On August 29, the USAID Project “Cybersecurity of Ukraine's Critical Infrastructure” held the last summer webinar in a series of webinars on specializations and areas of cybersecurity for university students. Despite the fact that the summer vacation is still ongoing, the webinar gathered participants and viewers from 28 higher education institutions across Ukraine.
This is not surprising, as the speaker at the event was Volodymyr Garashchenko, CISO at SOC Prime, who has identified cyber threats in large companies and government institutions in Ukraine for over 20 years. He spoke about Detection engineering and proactive threat hunting. At the beginning of the talk, Volodymyr reminded the audience what SOC is, which was discussed in detail in the previous webinar, and explained the difference between detection engineering and threat hunting. The speaker spoke about the methods used to detect threats, how to find out why they are attacked (tactics) and how they are attacked (techniques), and how, with this knowledge, to quickly set up a system to detect threats in the future.
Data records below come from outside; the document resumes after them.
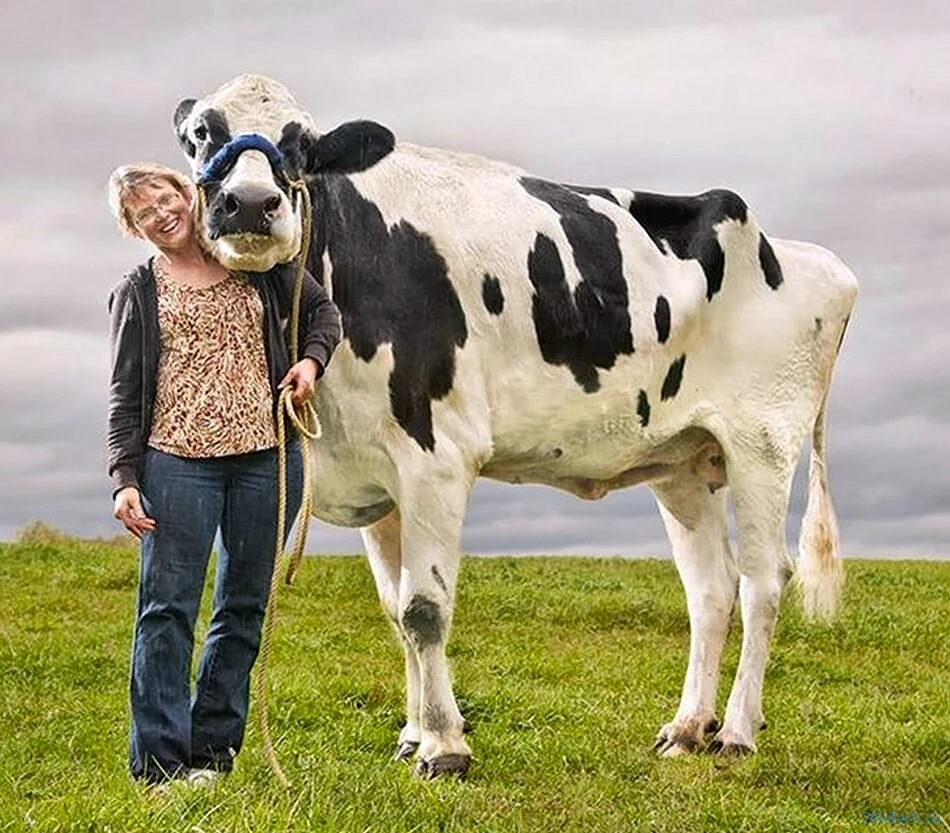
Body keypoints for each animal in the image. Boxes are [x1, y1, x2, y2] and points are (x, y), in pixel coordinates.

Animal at [172, 74, 858, 778]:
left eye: (301, 143)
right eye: (199, 134)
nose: (249, 204)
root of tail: (805, 254)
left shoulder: (436, 456)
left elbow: (423, 608)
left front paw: (444, 747)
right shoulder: (376, 470)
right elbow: (394, 609)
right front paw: (412, 736)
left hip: (762, 442)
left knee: (763, 581)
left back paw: (738, 732)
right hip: (684, 462)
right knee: (711, 589)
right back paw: (688, 728)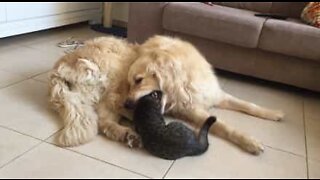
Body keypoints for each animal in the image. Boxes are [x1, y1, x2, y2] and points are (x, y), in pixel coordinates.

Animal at [124, 35, 284, 155]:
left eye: (139, 80)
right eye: (129, 84)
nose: (126, 104)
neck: (185, 84)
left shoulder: (215, 94)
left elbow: (249, 105)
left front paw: (273, 113)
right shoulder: (193, 111)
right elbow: (222, 125)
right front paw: (249, 141)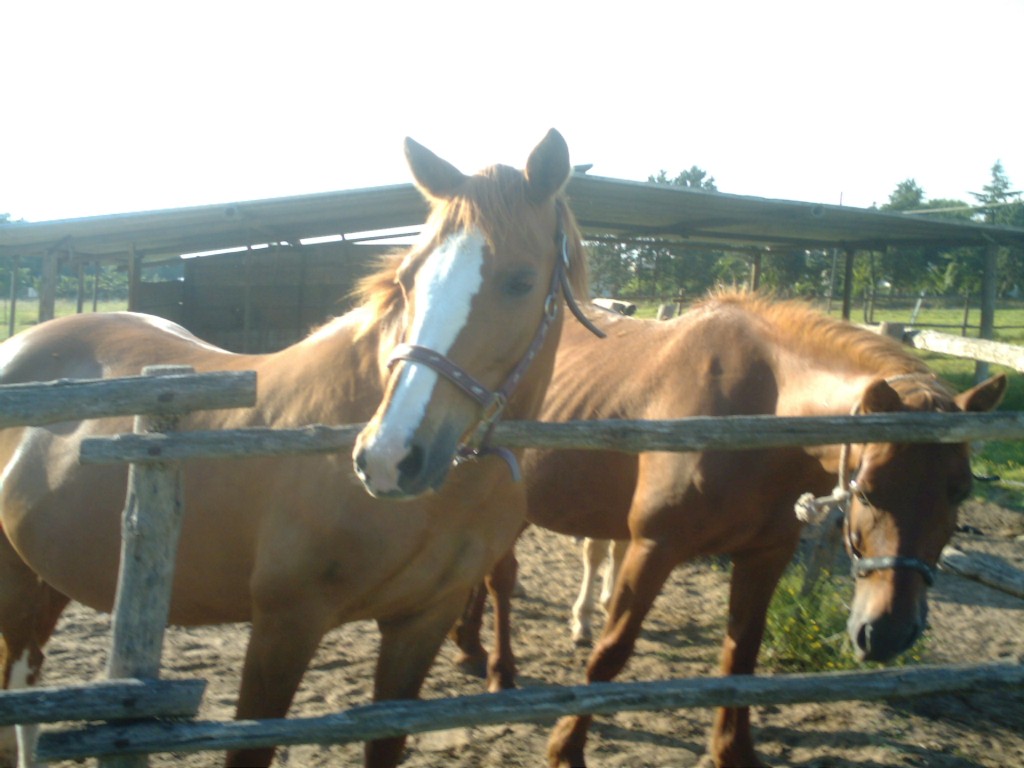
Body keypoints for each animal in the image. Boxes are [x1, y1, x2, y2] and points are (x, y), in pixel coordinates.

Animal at [0, 131, 593, 768]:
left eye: (520, 281)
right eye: (408, 277)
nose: (388, 457)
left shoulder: (420, 624)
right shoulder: (283, 628)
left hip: (46, 579)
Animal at [456, 292, 1007, 768]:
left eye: (960, 491)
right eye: (867, 489)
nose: (888, 632)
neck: (758, 411)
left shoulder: (765, 555)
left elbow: (741, 655)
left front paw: (732, 752)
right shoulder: (652, 548)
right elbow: (610, 654)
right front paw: (566, 750)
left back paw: (470, 646)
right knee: (500, 580)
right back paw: (500, 672)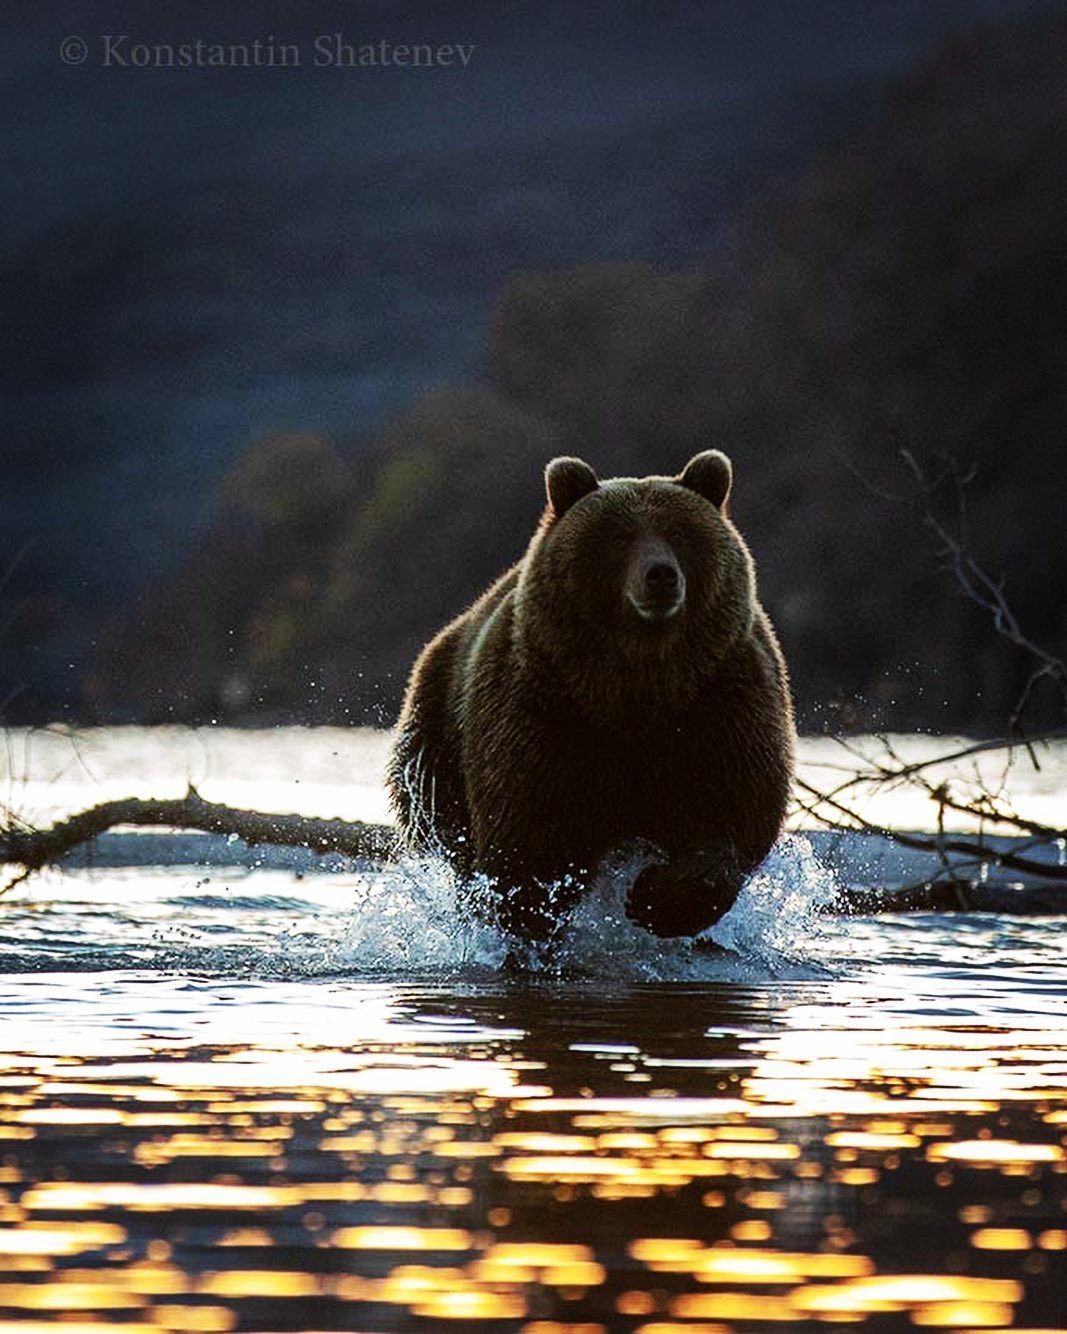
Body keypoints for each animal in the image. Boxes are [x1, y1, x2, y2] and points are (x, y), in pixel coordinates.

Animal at [384, 453, 789, 944]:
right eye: (618, 537)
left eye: (679, 532)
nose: (660, 575)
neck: (637, 688)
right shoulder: (548, 712)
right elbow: (531, 835)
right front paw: (529, 918)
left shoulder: (716, 699)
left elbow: (727, 809)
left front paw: (657, 900)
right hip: (437, 739)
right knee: (447, 829)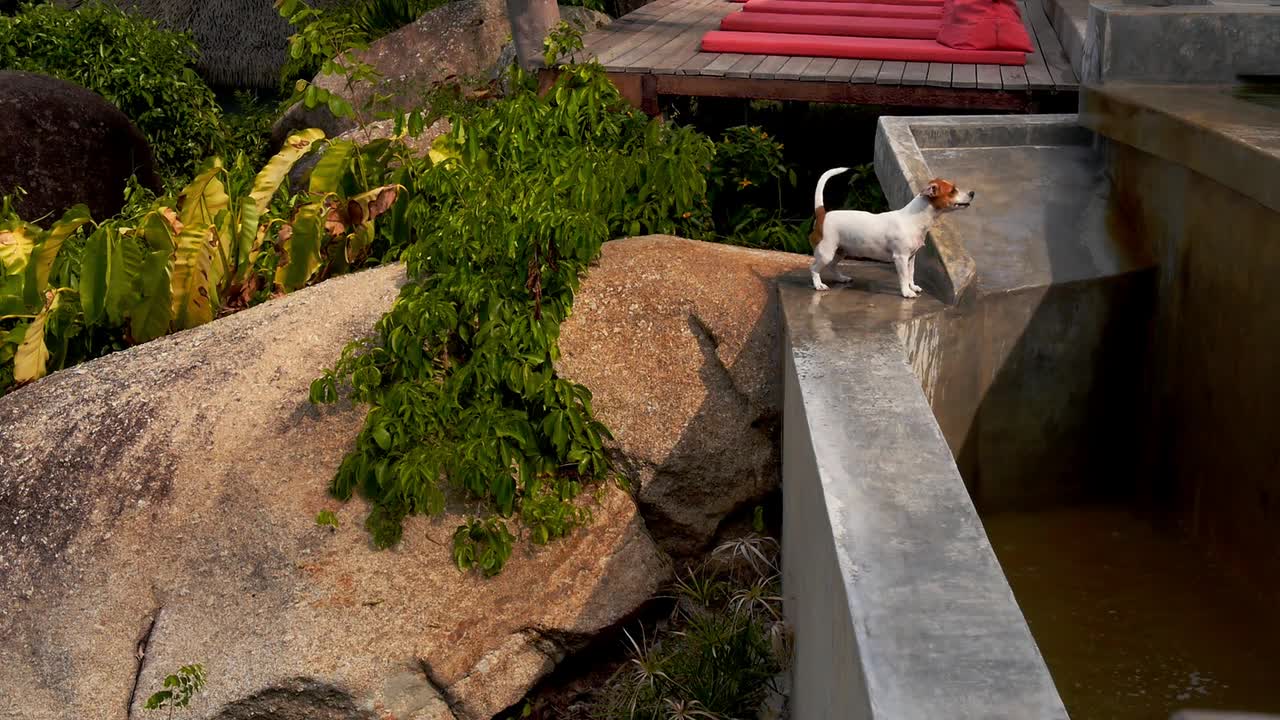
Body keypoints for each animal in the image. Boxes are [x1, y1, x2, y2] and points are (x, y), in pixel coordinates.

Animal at [803, 167, 972, 297]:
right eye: (952, 191)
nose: (972, 193)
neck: (914, 219)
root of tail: (823, 214)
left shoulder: (911, 258)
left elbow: (911, 274)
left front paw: (912, 286)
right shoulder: (901, 258)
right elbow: (903, 276)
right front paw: (906, 292)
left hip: (841, 251)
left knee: (832, 266)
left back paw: (841, 278)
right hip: (826, 252)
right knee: (814, 268)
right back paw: (819, 285)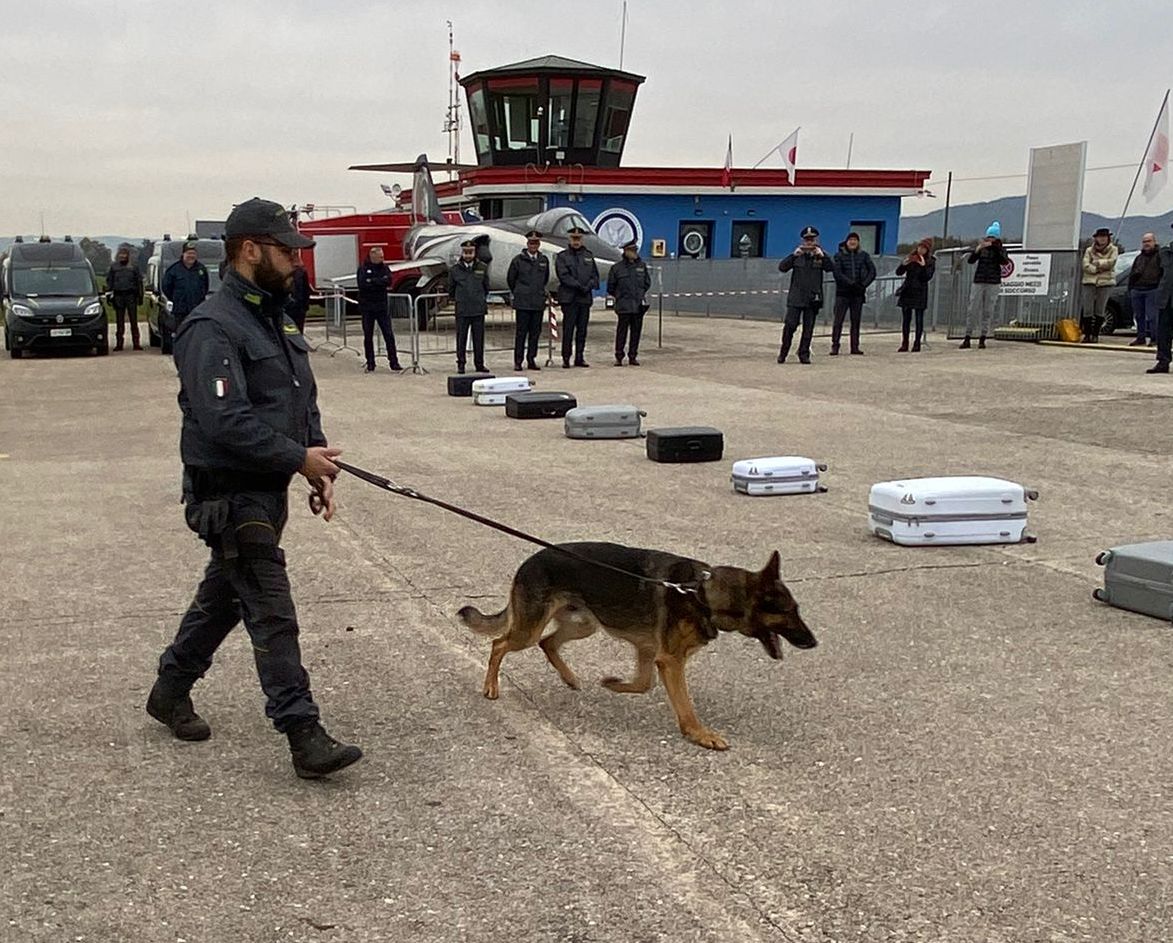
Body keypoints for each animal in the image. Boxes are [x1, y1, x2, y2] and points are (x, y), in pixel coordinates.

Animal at [457, 541, 816, 745]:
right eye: (789, 612)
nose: (813, 642)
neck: (702, 594)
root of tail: (529, 560)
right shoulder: (669, 660)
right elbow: (683, 704)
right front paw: (699, 734)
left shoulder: (649, 652)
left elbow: (644, 683)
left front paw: (614, 685)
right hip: (529, 630)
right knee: (499, 644)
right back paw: (491, 686)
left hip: (585, 624)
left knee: (548, 643)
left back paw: (570, 678)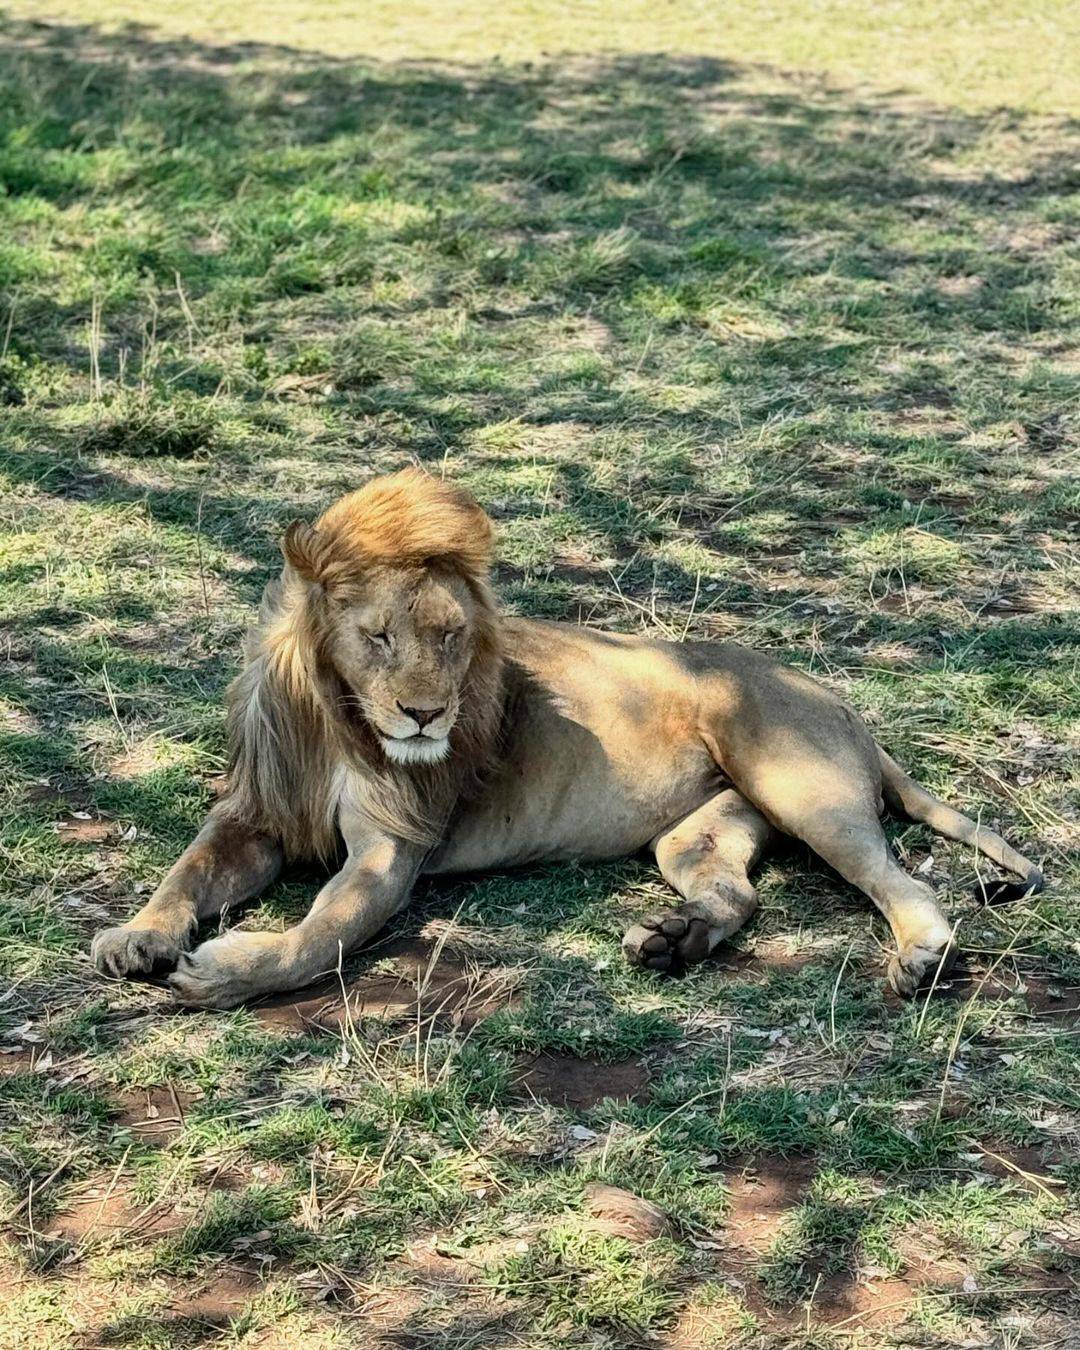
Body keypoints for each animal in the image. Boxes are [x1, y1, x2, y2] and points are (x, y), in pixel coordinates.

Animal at [95, 469, 1047, 1009]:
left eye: (452, 638)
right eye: (379, 638)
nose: (426, 716)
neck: (338, 721)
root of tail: (843, 702)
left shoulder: (388, 849)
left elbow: (316, 937)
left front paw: (224, 974)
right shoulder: (252, 815)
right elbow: (186, 872)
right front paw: (136, 937)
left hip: (798, 783)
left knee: (902, 881)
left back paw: (922, 958)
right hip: (699, 831)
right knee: (739, 894)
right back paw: (674, 941)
Volodymyr paid special attention to the Sigma rule, a universal language for finding cyber threats, which he actively uses. The speaker has extensive and interesting experience in the field of cybersecurity, so his advice to future professionals on the knowledge and skills needed to succeed in this field, certificates that are worth taking care of to build a career in the industry successfully, and useful resources that help professionals to replenish their professional knowledge were especially valuable. No less interesting than the speaker's presentation were the questions from the webinar participants, which concerned both the first job and highly specialized subtopics in cyber threat hunting.